Published August 13, 2010
BOSTON – "Obviously," Boston College linebacker Mark Herzlich said, pausing for a little laugh that emphasized just how obvious it was, "I've dealt with a lot worse than a foot fracture."
The 2008 Atlantic Coast Conference defensive player of the year, Herzlich missed all of last season after being diagnosed with a rare form of cancer called Ewing's Sarcoma. After radiation and chemotherapy, doctors pronounced him cancer-free last fall and cleared him to return to football.
But before he could get back on the field, he sustained a stress fracture in his right foot that has delayed the start of his senior season once again. The Eagles returned to practice this week, and Herzlich was again limited to meetings, watching videotape and standing on the sideline offering encouragement and suggestions for his teammates.
"It's frustrating," he told reporters at BC media day on Friday. "But it's just kind of another thing to hurdle."
With a full head of curly blond hair, untied sneakers and no sign of a limp from the foot injury, Herzlich said he was eager to get back to practice and perhaps even more eager to be answering questions about football instead of medicine.
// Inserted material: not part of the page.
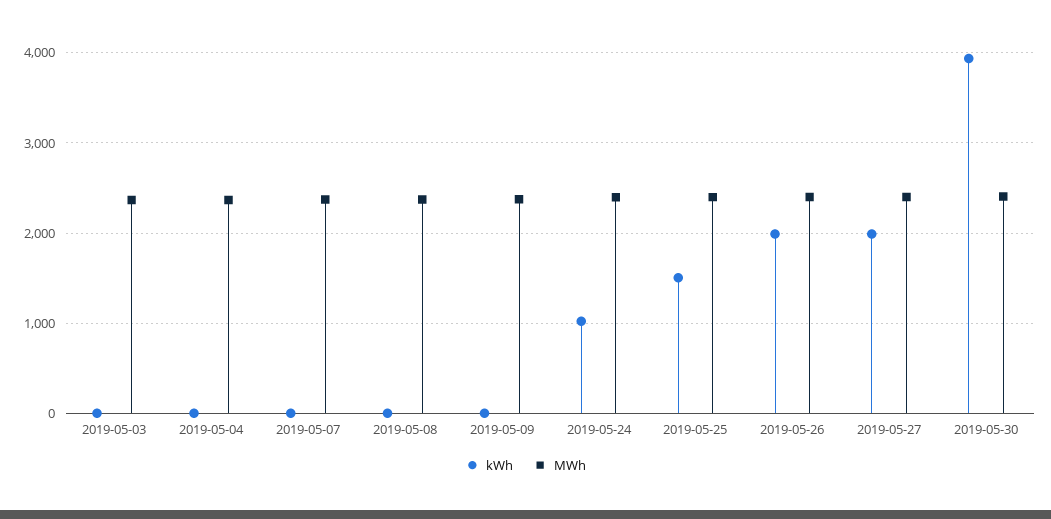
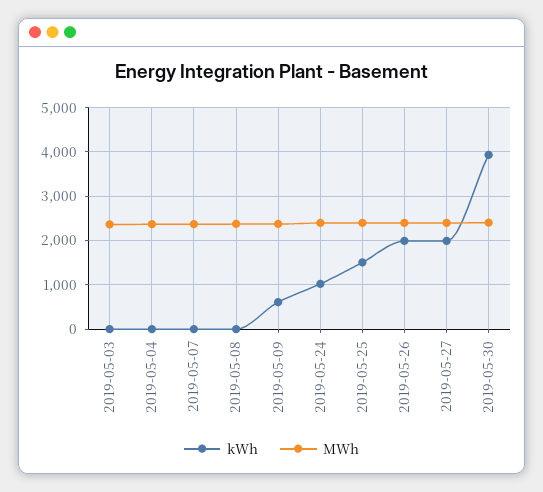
kWh, 2019-05-09: 0 -> 600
But there are few questions about his football ability: in 2008 he led the Eagles with 81 tackles, intercepted six passes — the most in the nation for a linebacker— and was a Butkus Award finalist
"I don't have to prove myself" to the coaching staff, he said. "I just have to give them the confidence that I'm healthy."
Herzlich is hoping that the break will help him be a better player: He spent some of his time off isolating areas for improvement, and it also helped remind him about how much he liked playing football.
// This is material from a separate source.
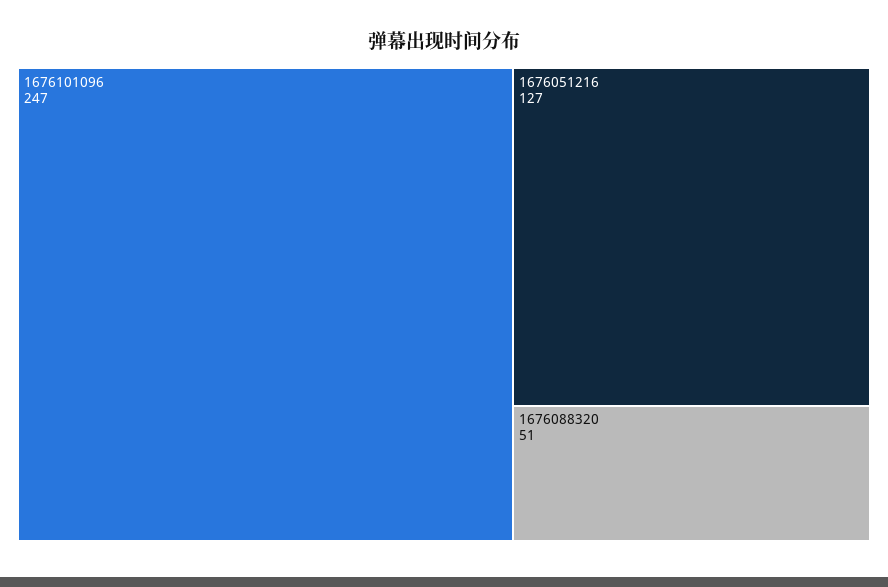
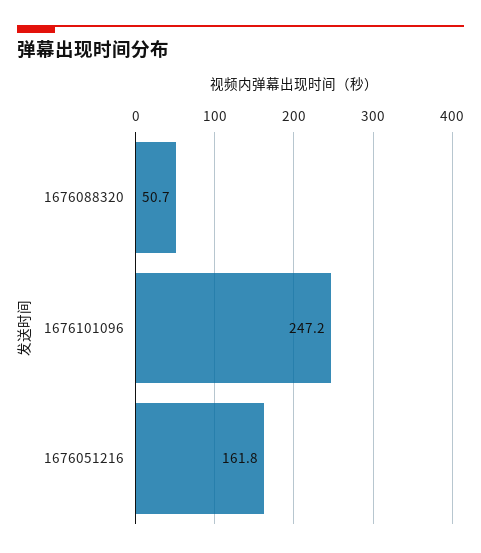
1676051216: 127 -> 161.8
"Once it comes down to all the things that can be taken away from you, that's when I realized I wanted football to be a part of my life," he said. "But I'm not going to settle for, 'OK, I got back on the field.' I'm going to push myself to get better and be the best I can."
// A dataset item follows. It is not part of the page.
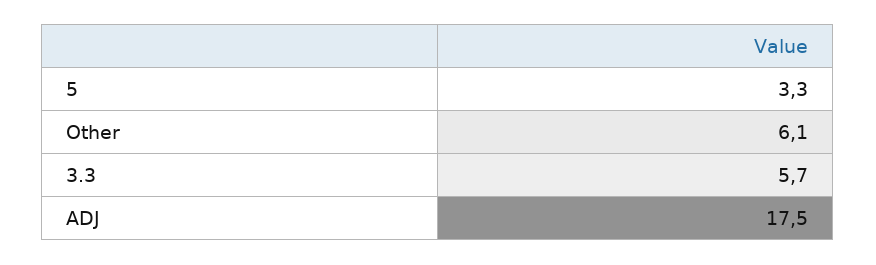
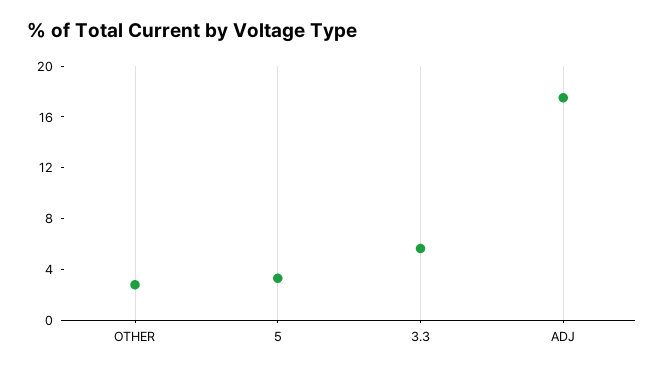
Other: 6.1 -> 3

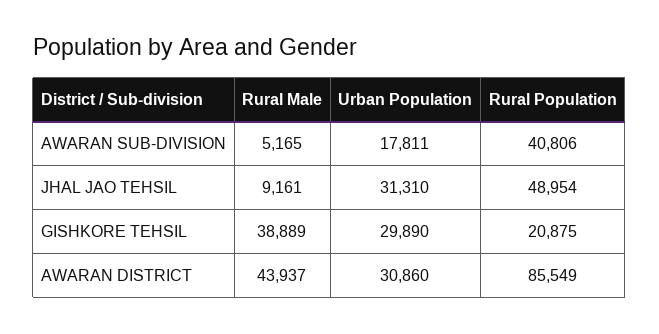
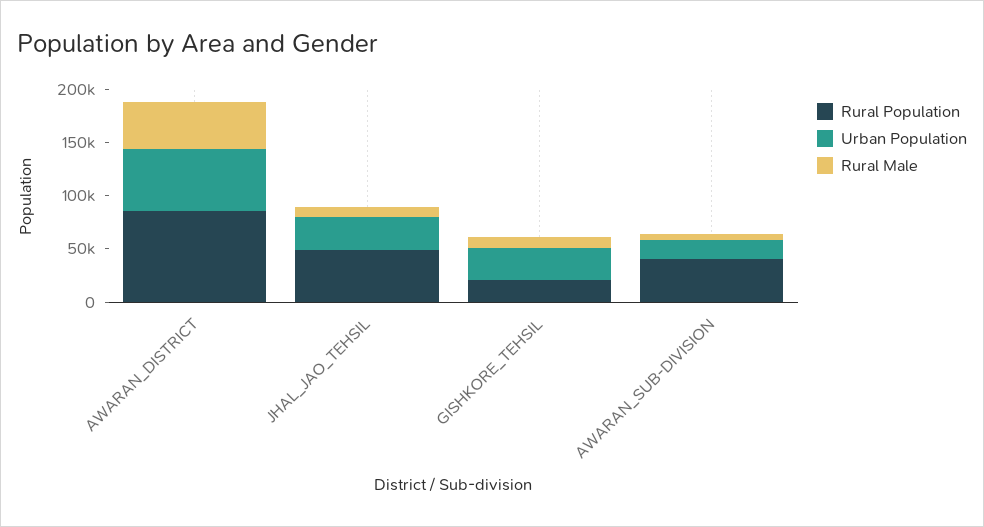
Rural Male, GISHKORE TEHSIL: 38889 -> 10000
Urban Population, AWARAN DISTRICT: 30860 -> 60000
Technically considered day-to-day, Herzlich said he expected to return soon — and certainly in time for the Sept. 4 opener against Weber State. But he knows that the coaches will be careful.
"There's no jumping into it too soon," he said. "We're going to be overly cautious with it and make sure that it gets fully healed because the last thing we want to do is come back too soon and have it kind of linger throughout the season."
When he does return, he will join ACC defensive rookie of the year Luke Kuechly and returning starter Mike Morrissey in a linebacking group that has been the backbone of the BC defense. Quarterback Dave Shinskie, a 26-year-old sophomore and former minor league baseball player, has another typically strong BC offensive line blocking for him and another year of football experience.
"I was more of a baseball player last year," said Shinskie, who pitched five years in the Toronto Blue Jays system. "This year, I feel a lot more comfortable. Even though I'm 26 years old, I still have a long way to go."
Frank Spaziani is in his second year since taking over when Jeff Jagodzinski was fired for seeking an NFL job. After two straight appearances in the ACC title game, last season was damage control: The Eagles were picked to finish last in the ACC's Atlantic Division, but they went 8-5 and finished second in the division before losing to Southern Cal in the Emerald Bowl.